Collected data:
'''
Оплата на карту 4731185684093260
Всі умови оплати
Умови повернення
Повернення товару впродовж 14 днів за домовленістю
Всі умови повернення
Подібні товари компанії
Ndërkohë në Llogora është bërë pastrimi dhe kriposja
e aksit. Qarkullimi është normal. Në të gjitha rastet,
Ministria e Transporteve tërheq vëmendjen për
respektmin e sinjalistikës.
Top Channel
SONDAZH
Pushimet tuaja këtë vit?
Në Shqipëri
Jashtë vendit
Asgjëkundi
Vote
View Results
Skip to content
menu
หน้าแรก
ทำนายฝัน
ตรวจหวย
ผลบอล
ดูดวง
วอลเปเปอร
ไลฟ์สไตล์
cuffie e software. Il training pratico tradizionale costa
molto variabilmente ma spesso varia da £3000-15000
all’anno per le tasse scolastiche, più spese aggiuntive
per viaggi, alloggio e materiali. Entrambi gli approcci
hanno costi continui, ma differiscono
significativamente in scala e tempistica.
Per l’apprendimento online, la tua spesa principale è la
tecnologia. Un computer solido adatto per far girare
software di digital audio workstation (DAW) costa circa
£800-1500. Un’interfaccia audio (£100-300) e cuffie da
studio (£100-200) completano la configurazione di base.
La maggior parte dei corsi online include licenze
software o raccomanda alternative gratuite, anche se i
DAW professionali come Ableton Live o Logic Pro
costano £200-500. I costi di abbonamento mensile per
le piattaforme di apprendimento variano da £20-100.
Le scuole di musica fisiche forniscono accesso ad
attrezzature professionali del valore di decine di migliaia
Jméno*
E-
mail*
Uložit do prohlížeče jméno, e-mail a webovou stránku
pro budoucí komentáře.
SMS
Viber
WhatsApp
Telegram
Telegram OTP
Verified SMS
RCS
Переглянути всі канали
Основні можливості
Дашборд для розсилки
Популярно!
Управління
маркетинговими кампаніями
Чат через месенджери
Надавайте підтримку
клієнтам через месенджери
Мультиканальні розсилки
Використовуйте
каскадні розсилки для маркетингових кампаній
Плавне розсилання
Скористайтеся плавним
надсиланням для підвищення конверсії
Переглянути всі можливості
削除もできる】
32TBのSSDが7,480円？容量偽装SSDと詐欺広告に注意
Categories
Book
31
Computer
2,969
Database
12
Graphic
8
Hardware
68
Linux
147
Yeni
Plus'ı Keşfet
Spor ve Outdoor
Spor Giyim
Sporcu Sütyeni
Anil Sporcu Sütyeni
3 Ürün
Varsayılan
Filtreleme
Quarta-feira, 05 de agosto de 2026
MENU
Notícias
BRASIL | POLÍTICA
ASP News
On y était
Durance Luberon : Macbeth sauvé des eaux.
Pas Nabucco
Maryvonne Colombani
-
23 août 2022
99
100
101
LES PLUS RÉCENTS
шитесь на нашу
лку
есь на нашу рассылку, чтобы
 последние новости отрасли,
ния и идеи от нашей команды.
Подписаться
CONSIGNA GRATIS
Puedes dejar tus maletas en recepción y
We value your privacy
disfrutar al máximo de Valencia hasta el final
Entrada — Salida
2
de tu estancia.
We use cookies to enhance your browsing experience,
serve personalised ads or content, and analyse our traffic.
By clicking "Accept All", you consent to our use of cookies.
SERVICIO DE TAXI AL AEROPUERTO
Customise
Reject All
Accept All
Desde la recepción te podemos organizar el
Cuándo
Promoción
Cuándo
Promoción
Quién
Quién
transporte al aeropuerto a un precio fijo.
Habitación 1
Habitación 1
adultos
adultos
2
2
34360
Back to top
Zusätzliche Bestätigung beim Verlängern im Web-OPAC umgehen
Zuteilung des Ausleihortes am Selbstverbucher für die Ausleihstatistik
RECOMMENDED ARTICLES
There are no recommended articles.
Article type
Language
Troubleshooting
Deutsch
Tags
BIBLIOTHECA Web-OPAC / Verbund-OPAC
'''
TASK ITEM:
Put every line from the start of the rows through the line containing "Uložit do prohlížeče" into a Markdown table with the columns "No." and "Line", numbering each line and skipping blank lines.

COMPLETED EXERCISE:
| No. | Line |
|---|---|
| 1 | Оплата на карту 4731185684093260 |
| 2 | Всі умови оплати |
| 3 | Умови повернення |
| 4 | Повернення товару впродовж 14 днів за домовленістю |
| 5 | Всі умови повернення |
| 6 | Подібні товари компанії |
| 7 | Ndërkohë në Llogora është bërë pastrimi dhe kriposja |
| 8 | e aksit. Qarkullimi është normal. Në të gjitha rastet, |
| 9 | Ministria e Transporteve tërheq vëmendjen për |
| 10 | respektmin e sinjalistikës. |
| 11 | Top Channel |
| 12 | SONDAZH |
| 13 | Pushimet tuaja këtë vit? |
| 14 | Në Shqipëri |
| 15 | Jashtë vendit |
| 16 | Asgjëkundi |
| 17 | Vote |
| 18 | View Results |
| 19 | Skip to content |
| 20 | menu |
| 21 | หน้าแรก |
| 22 | ทำนายฝัน |
| 23 | ตรวจหวย |
| 24 | ผลบอล |
| 25 | ดูดวง |
| 26 | วอลเปเปอร |
| 27 | ไลฟ์สไตล์ |
| 28 | cuffie e software. Il training pratico tradizionale costa |
| 29 | molto variabilmente ma spesso varia da £3000-15000 |
| 30 | all’anno per le tasse scolastiche, più spese aggiuntive |
| 31 | per viaggi, alloggio e materiali. Entrambi gli approcci |
| 32 | hanno costi continui, ma differiscono |
| 33 | significativamente in scala e tempistica. |
| 34 | Per l’apprendimento online, la tua spesa principale è la |
| 35 | tecnologia. Un computer solido adatto per far girare |
| 36 | software di digital audio workstation (DAW) costa circa |
| 37 | £800-1500. Un’interfaccia audio (£100-300) e cuffie da |
| 38 | studio (£100-200) completano la configurazione di base. |
| 39 | La maggior parte dei corsi online include licenze |
| 40 | software o raccomanda alternative gratuite, anche se i |
| 41 | DAW professionali come Ableton Live o Logic Pro |
| 42 | costano £200-500. I costi di abbonamento mensile per |
| 43 | le piattaforme di apprendimento variano da £20-100. |
| 44 | Le scuole di musica fisiche forniscono accesso ad |
| 45 | attrezzature professionali del valore di decine di migliaia |
| 46 | Jméno* |
| 47 | E- |
| 48 | mail* |
| 49 | Uložit do prohlížeče jméno, e-mail a webovou stránku |